Task description >> Output every entry below word for word, without its pictures.

Records provided >>
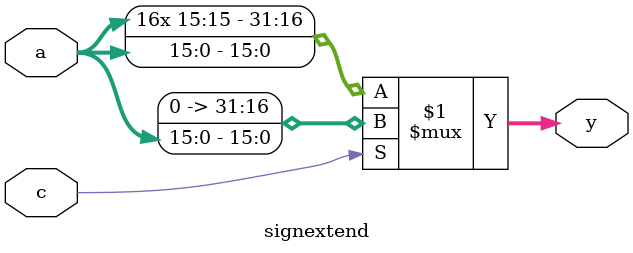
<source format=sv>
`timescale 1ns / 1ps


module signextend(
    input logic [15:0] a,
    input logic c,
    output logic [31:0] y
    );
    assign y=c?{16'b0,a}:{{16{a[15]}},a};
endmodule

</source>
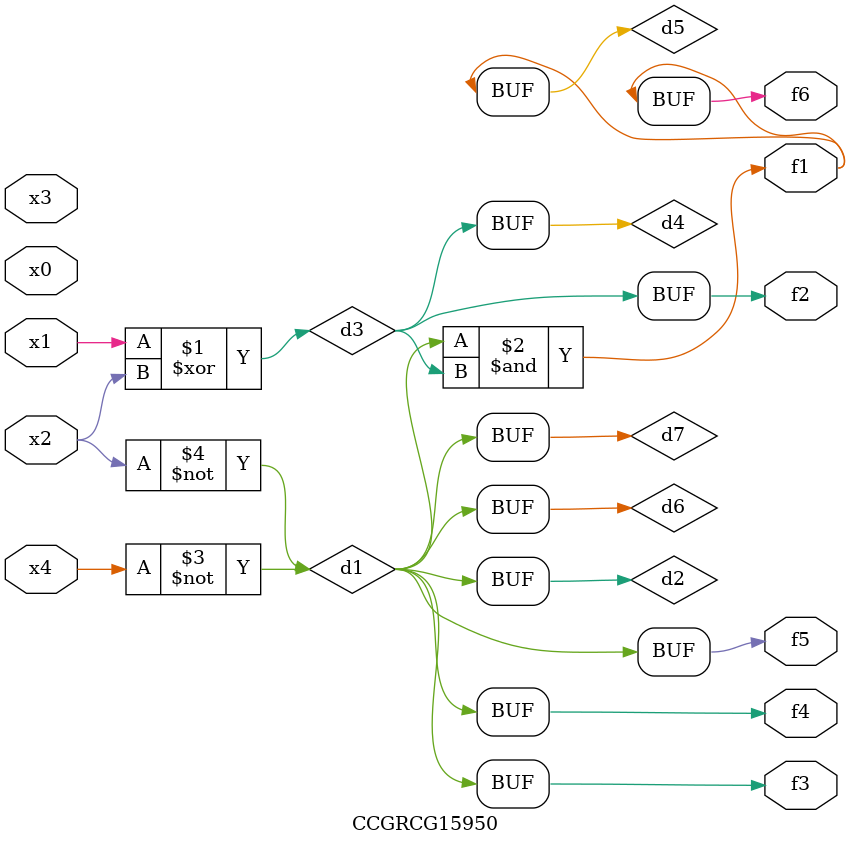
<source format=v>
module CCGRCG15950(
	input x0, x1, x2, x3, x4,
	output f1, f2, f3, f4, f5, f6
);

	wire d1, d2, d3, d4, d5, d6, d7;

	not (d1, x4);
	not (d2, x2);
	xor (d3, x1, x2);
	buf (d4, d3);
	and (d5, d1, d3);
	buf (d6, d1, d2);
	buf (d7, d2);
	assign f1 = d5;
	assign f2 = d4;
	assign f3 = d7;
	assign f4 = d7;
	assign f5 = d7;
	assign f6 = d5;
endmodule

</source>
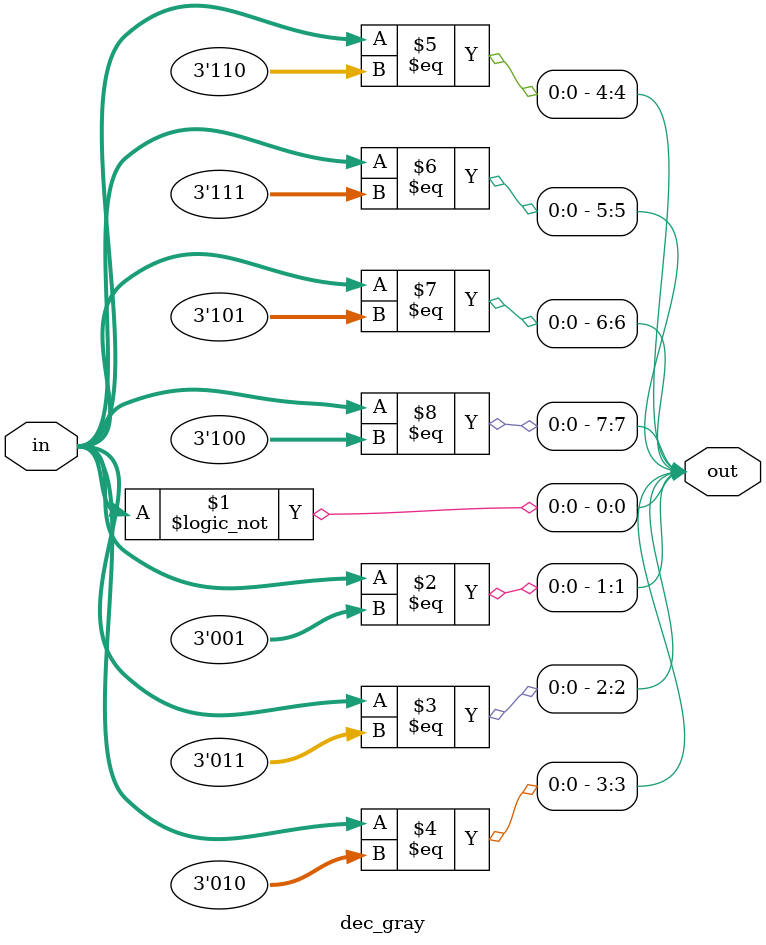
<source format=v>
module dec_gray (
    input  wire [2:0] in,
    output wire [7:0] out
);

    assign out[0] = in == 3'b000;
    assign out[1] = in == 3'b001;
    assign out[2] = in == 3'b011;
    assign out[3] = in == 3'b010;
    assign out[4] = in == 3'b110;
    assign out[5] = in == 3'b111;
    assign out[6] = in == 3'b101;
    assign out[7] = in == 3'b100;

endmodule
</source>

Output >>
<source format=sv>
`timescale 1ns / 1ps


module signextend(
    input logic [15:0] a,
    input logic c,
    output logic [31:0] y
    );
    assign y=c?{16'b0,a}:{{16{a[15]}},a};
endmodule

</source>
<source format=v>
module CCGRCG15950(
	input x0, x1, x2, x3, x4,
	output f1, f2, f3, f4, f5, f6
);

	wire d1, d2, d3, d4, d5, d6, d7;

	not (d1, x4);
	not (d2, x2);
	xor (d3, x1, x2);
	buf (d4, d3);
	and (d5, d1, d3);
	buf (d6, d1, d2);
	buf (d7, d2);
	assign f1 = d5;
	assign f2 = d4;
	assign f3 = d7;
	assign f4 = d7;
	assign f5 = d7;
	assign f6 = d5;
endmodule

</source>
<source format=v>
module dec_gray (
    input  wire [2:0] in,
    output wire [7:0] out
);

    assign out[0] = in == 3'b000;
    assign out[1] = in == 3'b001;
    assign out[2] = in == 3'b011;
    assign out[3] = in == 3'b010;
    assign out[4] = in == 3'b110;
    assign out[5] = in == 3'b111;
    assign out[6] = in == 3'b101;
    assign out[7] = in == 3'b100;

endmodule
</source>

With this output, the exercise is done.